_DATA SECTION_.
- - -
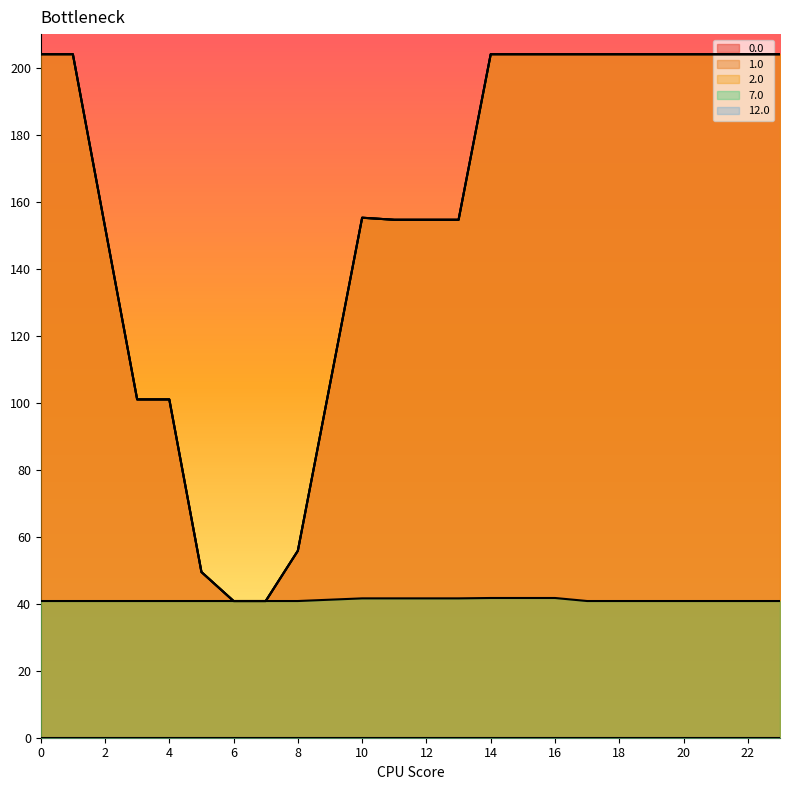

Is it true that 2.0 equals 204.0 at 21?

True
- - -
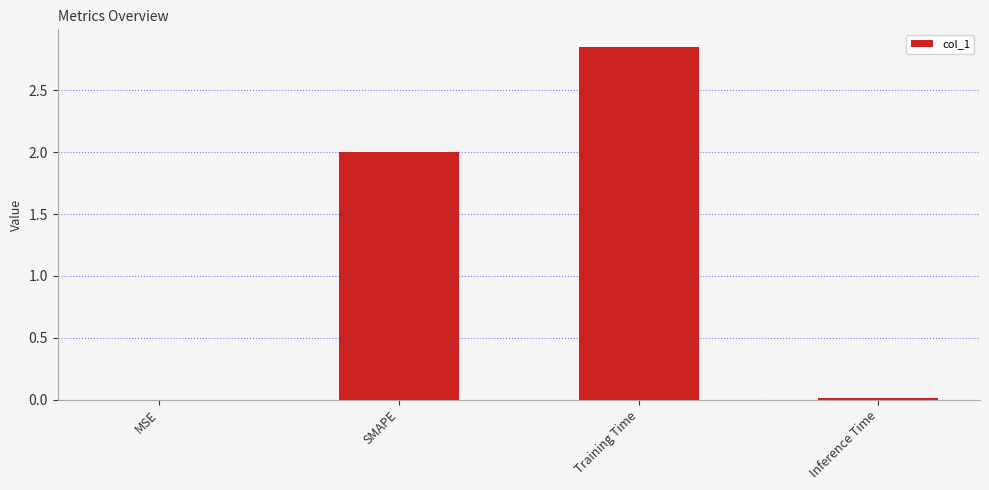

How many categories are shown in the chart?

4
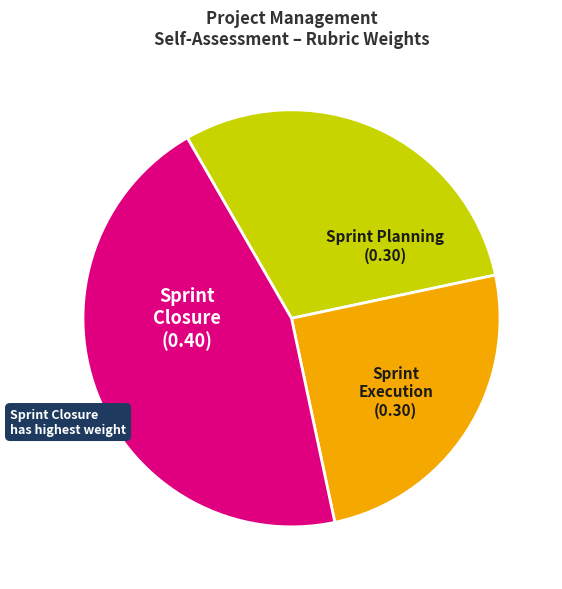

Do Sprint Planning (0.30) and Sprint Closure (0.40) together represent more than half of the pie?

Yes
- - -
Return each line in the rows above that contains the word "together".

_RESPONSE BOX_.
Do Sprint Planning (0.30) and Sprint Closure (0.40) together represent more than half of the pie?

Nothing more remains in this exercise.